Missing Feature Values

The ability to deal with training data, where the feature values of individual examples are partly unknown, is a common requirement of many real-world classification problems. Different strategies for handling missing values can be found in the rule learning literature[1]. The algorithms developed by us, ignore examples with missing values when evaluating the conditions that can be added to a rule’s body with respect to a certain feature. Consequently, rules that contain conditions on a feature \(A_{l}\) in their body can never be satisfied by examples \(\boldsymbol{x}_{n}\) for which the feature value \(x_{nl}\) is missing.

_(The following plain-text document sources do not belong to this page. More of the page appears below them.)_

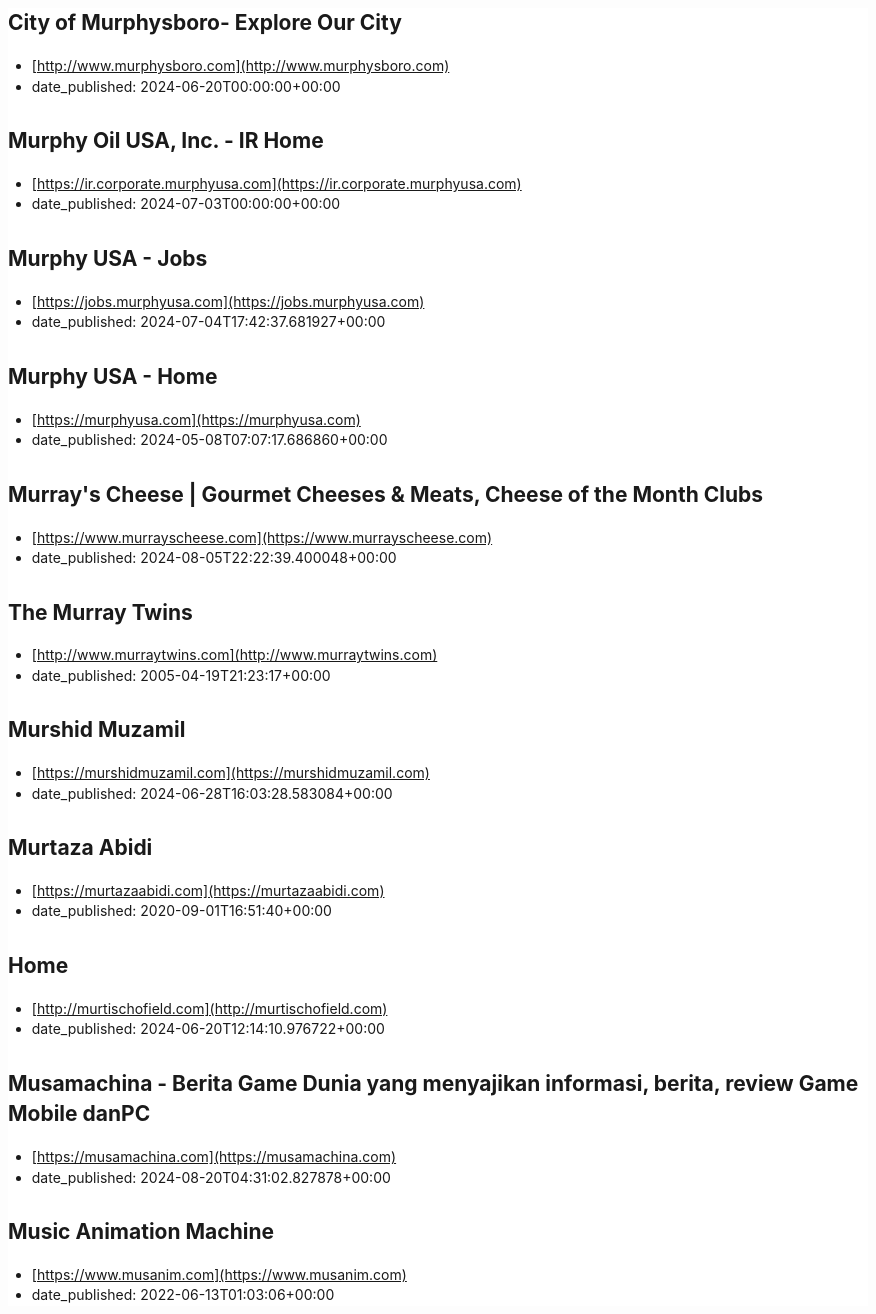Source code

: ## City of Murphysboro- Explore Our City
 - [http://www.murphysboro.com](http://www.murphysboro.com)
 - date_published: 2024-06-20T00:00:00+00:00

 ## Murphy Oil USA, Inc. - IR Home
 - [https://ir.corporate.murphyusa.com](https://ir.corporate.murphyusa.com)
 - date_published: 2024-07-03T00:00:00+00:00

 ## Murphy USA - Jobs
 - [https://jobs.murphyusa.com](https://jobs.murphyusa.com)
 - date_published: 2024-07-04T17:42:37.681927+00:00

 ## Murphy USA - Home
 - [https://murphyusa.com](https://murphyusa.com)
 - date_published: 2024-05-08T07:07:17.686860+00:00

 ## Murray's Cheese | Gourmet Cheeses & Meats, Cheese of the Month Clubs
 - [https://www.murrayscheese.com](https://www.murrayscheese.com)
 - date_published: 2024-08-05T22:22:39.400048+00:00

 ## The Murray Twins
 - [http://www.murraytwins.com](http://www.murraytwins.com)
 - date_published: 2005-04-19T21:23:17+00:00

 ## Murshid Muzamil
 - [https://murshidmuzamil.com](https://murshidmuzamil.com)
 - date_published: 2024-06-28T16:03:28.583084+00:00

 ## Murtaza Abidi
 - [https://murtazaabidi.com](https://murtazaabidi.com)
 - date_published: 2020-09-01T16:51:40+00:00

 ## Home
 - [http://murtischofield.com](http://murtischofield.com)
 - date_published: 2024-06-20T12:14:10.976722+00:00

 ## Musamachina - Berita Game Dunia yang menyajikan informasi, berita, review Game Mobile danPC
 - [https://musamachina.com](https://musamachina.com)
 - date_published: 2024-08-20T04:31:02.827878+00:00

 ## Music Animation Machine
 - [https://www.musanim.com](https://www.musanim.com)
 - date_published: 2022-06-13T01:03:06+00:00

Only minor adjustments are necessary to apply the pre-sorted search algorithm to a feature for which some examples may lack a value. First of all, the examples that do not assign a value to the respective feature are excluded from the sorted feature vector traversed by the algorithm and therefore are ignored when enumerating the possible thresholds of conditions and aggregating the statistics of examples they cover. Instead, the algorithm keeps track of the examples that do not assign a value to a particular feature in a separate data structure. When searching for possible conditions concerned with the respective feature, the statistics of the examples that are known to lack a value for the feature must be subtracted from the globally aggregated statistics (previously denoted as \(\boldsymbol{s}\)). This ensures that the statistics that are aggregated while processing a vector of sorted feature values, as well as the statistics that are computed as the difference between previously aggregated statistics and the globally aggregated ones, do not include examples with missing values, the considered refinements of a rule cannot cover.